Di sini Badan Pertanahan Nasional atau BPN-lah yang paling berperan dalam urusan tersebut. Demikian juga dengan zona NJOP. BPK tidak punya kewenangan untuk menentukannya. BPK hanya memeriksa proses transaksi dari awal sampai akhir.
Dalam kasus SW, BPK menemukan adanya kerugian negara sebagai akibat dari perbedaan zona lahan.
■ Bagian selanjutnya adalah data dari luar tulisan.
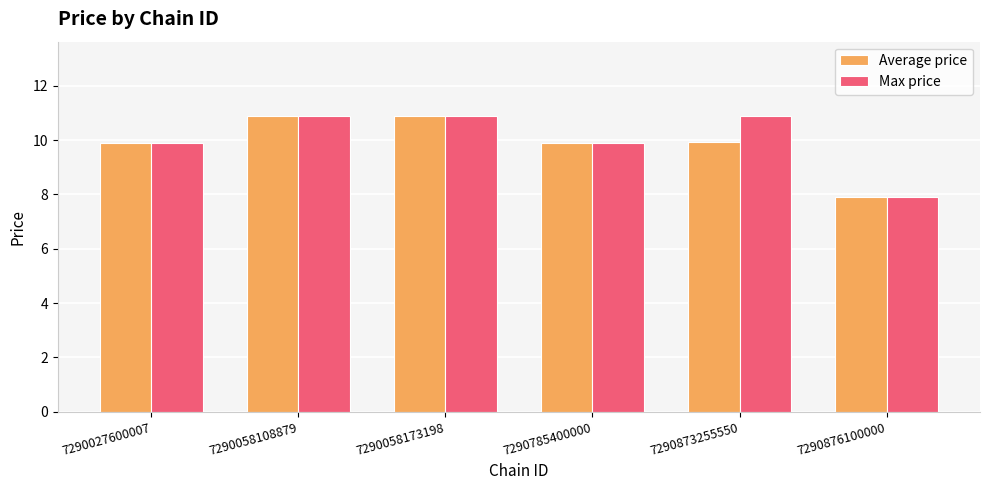

Reading right to left, list all the values displayed in this chart.

Average price: 7.9	9.9	9.9	10.9	10.9	9.9
Max price: 7.9	10.9	9.9	10.9	10.9	9.9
BPK tidak melihat dari alamat lahan, tetapi lokasi fisik lahan. “What’s in a name,” kata Shakespeare. “Apa arti sebuah ‘alamat’” bagitu kata BPK.
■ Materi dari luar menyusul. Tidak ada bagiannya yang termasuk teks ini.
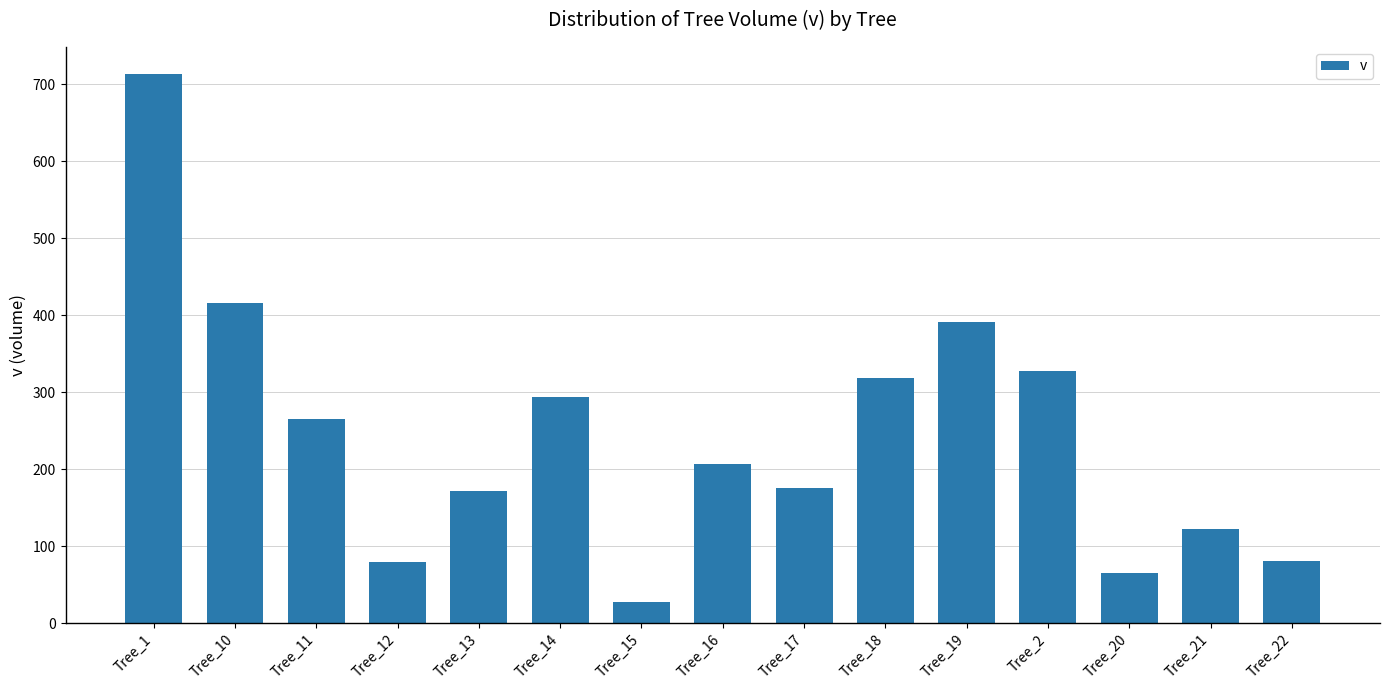

What is the ratio of the value at Tree_12 to the value at Tree_21?

0.7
Sesuai sertifikat, alamat RS SW memang tercantum “KIAI TAPA”. Dan Ahok boleh saja bersikukuh dengan beralasan alamat tersebut. Sebaliknya, BPK mengacu pada lokasi fisik lahan. Lokasi lahan secara fisik bukan berada di Kyai Tapa, bahkan tidak memiliki akses sama sekali dengan Kyai Tapa,
Memang benar, pemerintah telah menerbitkan Perpres No. 40/2014 tentang Perubahan Atas Perpres No. 71/2012. Yang diubah dalam Perpres No. 50/2014 hanya 2 pasal, yaitu Pasal 120 dan Pasal 121. Tetapi, untuk pasal-pasal tentang “lokasi lahan” tidak dirubah sama sekali. Jadi, untuk pembelian lahan RS SW, pasal-pasal dalam Perpres No 71/2012 masih berlaku.